Rename "collectors" to "collected by" in everything from the line containing "genus: Protium" down to the line containing "state / province: Sichuan". Return only those lines, with nothing else changed.

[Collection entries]

************

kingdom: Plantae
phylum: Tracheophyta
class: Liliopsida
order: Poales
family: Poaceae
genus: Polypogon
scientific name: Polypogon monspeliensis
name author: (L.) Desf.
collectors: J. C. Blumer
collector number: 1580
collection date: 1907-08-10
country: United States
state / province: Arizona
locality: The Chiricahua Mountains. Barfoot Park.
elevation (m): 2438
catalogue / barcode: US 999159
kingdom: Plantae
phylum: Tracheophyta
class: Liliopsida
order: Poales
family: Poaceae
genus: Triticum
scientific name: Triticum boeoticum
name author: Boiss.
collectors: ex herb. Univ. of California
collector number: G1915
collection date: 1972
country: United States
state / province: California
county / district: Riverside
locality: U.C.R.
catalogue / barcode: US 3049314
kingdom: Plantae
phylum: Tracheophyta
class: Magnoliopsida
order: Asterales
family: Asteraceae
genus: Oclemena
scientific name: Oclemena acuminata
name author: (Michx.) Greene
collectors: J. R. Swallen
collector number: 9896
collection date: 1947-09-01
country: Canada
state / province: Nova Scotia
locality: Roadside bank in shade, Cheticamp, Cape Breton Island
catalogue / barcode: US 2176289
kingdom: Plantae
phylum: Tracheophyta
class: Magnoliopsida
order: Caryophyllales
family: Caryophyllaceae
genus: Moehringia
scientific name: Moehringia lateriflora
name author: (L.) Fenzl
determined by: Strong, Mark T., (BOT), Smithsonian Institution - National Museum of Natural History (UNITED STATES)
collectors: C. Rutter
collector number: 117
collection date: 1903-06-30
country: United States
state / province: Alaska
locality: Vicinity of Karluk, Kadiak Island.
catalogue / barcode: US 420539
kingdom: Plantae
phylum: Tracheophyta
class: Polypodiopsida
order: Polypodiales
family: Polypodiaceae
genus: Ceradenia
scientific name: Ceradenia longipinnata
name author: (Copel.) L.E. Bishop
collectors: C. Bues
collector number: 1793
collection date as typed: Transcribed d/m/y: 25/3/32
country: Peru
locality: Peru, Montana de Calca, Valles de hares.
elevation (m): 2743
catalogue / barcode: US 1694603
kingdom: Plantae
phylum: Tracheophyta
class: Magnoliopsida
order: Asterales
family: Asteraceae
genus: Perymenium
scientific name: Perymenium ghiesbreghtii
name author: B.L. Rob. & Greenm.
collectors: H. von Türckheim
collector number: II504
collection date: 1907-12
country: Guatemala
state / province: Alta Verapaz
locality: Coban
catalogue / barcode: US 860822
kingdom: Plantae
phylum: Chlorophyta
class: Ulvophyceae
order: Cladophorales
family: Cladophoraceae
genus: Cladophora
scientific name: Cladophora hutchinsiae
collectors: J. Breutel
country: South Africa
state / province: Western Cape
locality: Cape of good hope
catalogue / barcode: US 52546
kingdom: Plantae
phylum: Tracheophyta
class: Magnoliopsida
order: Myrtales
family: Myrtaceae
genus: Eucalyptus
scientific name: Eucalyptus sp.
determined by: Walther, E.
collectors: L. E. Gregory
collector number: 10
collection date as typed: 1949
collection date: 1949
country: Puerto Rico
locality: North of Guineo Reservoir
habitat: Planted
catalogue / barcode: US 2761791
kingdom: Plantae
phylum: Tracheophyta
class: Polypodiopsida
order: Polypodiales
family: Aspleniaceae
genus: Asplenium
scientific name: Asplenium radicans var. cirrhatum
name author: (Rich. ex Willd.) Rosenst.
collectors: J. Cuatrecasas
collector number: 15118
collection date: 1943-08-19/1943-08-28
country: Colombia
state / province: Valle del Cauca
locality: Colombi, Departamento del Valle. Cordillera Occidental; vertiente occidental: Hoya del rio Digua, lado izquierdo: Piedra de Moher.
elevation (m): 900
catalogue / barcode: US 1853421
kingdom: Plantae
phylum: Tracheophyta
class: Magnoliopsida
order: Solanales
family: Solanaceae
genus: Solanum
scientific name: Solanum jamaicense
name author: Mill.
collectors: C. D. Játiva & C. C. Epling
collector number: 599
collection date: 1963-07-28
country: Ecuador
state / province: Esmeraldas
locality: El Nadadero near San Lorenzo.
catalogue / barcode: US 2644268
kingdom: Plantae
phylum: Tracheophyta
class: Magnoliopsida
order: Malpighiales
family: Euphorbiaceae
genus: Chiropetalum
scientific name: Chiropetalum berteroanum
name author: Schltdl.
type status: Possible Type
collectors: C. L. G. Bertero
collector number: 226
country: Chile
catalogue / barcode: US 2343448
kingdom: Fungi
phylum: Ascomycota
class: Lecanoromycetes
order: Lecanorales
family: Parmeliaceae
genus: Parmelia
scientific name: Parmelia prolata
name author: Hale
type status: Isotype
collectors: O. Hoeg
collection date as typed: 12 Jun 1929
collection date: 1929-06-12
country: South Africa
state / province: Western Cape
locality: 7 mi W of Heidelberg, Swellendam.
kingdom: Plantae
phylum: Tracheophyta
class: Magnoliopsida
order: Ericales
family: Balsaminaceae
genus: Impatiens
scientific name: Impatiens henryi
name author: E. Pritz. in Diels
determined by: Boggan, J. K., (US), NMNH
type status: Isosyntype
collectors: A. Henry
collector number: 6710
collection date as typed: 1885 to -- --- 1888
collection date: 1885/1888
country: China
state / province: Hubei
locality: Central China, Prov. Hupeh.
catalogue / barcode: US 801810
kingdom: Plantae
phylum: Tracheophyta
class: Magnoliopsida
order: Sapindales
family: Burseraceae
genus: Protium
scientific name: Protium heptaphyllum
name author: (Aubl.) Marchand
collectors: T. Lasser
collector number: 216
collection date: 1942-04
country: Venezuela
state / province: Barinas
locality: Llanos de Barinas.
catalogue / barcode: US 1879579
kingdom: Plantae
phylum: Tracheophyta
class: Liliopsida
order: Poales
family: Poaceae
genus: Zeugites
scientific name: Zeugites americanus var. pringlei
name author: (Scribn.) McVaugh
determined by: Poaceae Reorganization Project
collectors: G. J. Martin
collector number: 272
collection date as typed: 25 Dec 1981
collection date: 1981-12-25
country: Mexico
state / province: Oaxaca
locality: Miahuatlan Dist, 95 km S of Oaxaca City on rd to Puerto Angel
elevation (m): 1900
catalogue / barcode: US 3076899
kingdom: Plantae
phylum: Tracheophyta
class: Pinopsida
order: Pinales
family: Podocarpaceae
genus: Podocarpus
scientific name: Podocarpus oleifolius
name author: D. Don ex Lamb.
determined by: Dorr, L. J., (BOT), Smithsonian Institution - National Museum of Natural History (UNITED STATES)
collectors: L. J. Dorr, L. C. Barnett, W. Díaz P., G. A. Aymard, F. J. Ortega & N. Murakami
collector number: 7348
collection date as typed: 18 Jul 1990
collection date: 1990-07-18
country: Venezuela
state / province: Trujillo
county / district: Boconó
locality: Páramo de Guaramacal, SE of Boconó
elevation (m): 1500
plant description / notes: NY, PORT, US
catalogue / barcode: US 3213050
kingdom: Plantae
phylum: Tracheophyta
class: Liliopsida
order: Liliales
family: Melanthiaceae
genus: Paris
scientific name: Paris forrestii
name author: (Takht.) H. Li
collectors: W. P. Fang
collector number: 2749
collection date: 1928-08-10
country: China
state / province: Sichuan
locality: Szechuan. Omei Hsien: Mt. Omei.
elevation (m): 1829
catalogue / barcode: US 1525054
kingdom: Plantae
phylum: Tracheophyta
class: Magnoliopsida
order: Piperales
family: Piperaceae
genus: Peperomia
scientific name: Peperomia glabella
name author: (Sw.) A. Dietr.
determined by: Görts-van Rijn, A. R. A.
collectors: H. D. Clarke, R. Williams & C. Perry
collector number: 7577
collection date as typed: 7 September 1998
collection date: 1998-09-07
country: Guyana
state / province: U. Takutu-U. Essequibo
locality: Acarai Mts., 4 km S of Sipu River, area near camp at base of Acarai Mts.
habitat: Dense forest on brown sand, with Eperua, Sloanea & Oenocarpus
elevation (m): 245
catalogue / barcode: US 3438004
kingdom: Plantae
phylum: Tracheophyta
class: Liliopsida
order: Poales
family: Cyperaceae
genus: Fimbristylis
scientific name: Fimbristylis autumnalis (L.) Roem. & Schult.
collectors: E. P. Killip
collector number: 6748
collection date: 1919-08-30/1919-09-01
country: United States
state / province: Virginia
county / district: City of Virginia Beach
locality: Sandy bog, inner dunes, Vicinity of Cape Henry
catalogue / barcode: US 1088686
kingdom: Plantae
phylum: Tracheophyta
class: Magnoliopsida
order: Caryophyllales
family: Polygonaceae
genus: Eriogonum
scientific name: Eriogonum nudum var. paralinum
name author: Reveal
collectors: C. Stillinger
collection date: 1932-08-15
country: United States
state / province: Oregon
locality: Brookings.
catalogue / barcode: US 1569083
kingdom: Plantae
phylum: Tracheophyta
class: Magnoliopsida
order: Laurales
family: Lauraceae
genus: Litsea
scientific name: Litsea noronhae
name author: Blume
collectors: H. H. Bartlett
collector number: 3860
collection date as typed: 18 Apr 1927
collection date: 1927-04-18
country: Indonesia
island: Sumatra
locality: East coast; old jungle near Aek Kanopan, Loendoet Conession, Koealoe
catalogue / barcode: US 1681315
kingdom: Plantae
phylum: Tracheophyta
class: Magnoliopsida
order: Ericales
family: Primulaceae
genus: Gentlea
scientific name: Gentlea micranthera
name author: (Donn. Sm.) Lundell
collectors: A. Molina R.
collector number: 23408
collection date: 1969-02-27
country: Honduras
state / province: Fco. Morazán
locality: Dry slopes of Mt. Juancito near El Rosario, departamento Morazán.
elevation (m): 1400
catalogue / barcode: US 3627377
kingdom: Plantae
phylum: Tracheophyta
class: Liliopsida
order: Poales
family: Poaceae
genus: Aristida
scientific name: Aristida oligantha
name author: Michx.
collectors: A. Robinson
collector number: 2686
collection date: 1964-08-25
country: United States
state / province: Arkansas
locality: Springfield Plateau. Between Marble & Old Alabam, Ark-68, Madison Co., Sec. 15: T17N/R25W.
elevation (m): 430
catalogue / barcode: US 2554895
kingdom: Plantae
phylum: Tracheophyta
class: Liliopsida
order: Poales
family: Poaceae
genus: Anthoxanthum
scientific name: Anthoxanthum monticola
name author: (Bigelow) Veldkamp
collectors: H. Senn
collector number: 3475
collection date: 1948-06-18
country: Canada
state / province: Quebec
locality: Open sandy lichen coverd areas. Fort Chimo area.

************

§ EXERCISE RESULT
genus: Protium
scientific name: Protium heptaphyllum
name author: (Aubl.) Marchand
collected by: T. Lasser
collector number: 216
collection date: 1942-04
country: Venezuela
state / province: Barinas
locality: Llanos de Barinas.
catalogue / barcode: US 1879579
kingdom: Plantae
phylum: Tracheophyta
class: Liliopsida
order: Poales
family: Poaceae
genus: Zeugites
scientific name: Zeugites americanus var. pringlei
name author: (Scribn.) McVaugh
determined by: Poaceae Reorganization Project
collected by: G. J. Martin
collector number: 272
collection date as typed: 25 Dec 1981
collection date: 1981-12-25
country: Mexico
state / province: Oaxaca
locality: Miahuatlan Dist, 95 km S of Oaxaca City on rd to Puerto Angel
elevation (m): 1900
catalogue / barcode: US 3076899
kingdom: Plantae
phylum: Tracheophyta
class: Pinopsida
order: Pinales
family: Podocarpaceae
genus: Podocarpus
scientific name: Podocarpus oleifolius
name author: D. Don ex Lamb.
determined by: Dorr, L. J., (BOT), Smithsonian Institution - National Museum of Natural History (UNITED STATES)
collected by: L. J. Dorr, L. C. Barnett, W. Díaz P., G. A. Aymard, F. J. Ortega & N. Murakami
collector number: 7348
collection date as typed: 18 Jul 1990
collection date: 1990-07-18
country: Venezuela
state / province: Trujillo
county / district: Boconó
locality: Páramo de Guaramacal, SE of Boconó
elevation (m): 1500
plant description / notes: NY, PORT, US
catalogue / barcode: US 3213050
kingdom: Plantae
phylum: Tracheophyta
class: Liliopsida
order: Liliales
family: Melanthiaceae
genus: Paris
scientific name: Paris forrestii
name author: (Takht.) H. Li
collected by: W. P. Fang
collector number: 2749
collection date: 1928-08-10
country: China
state / province: Sichuan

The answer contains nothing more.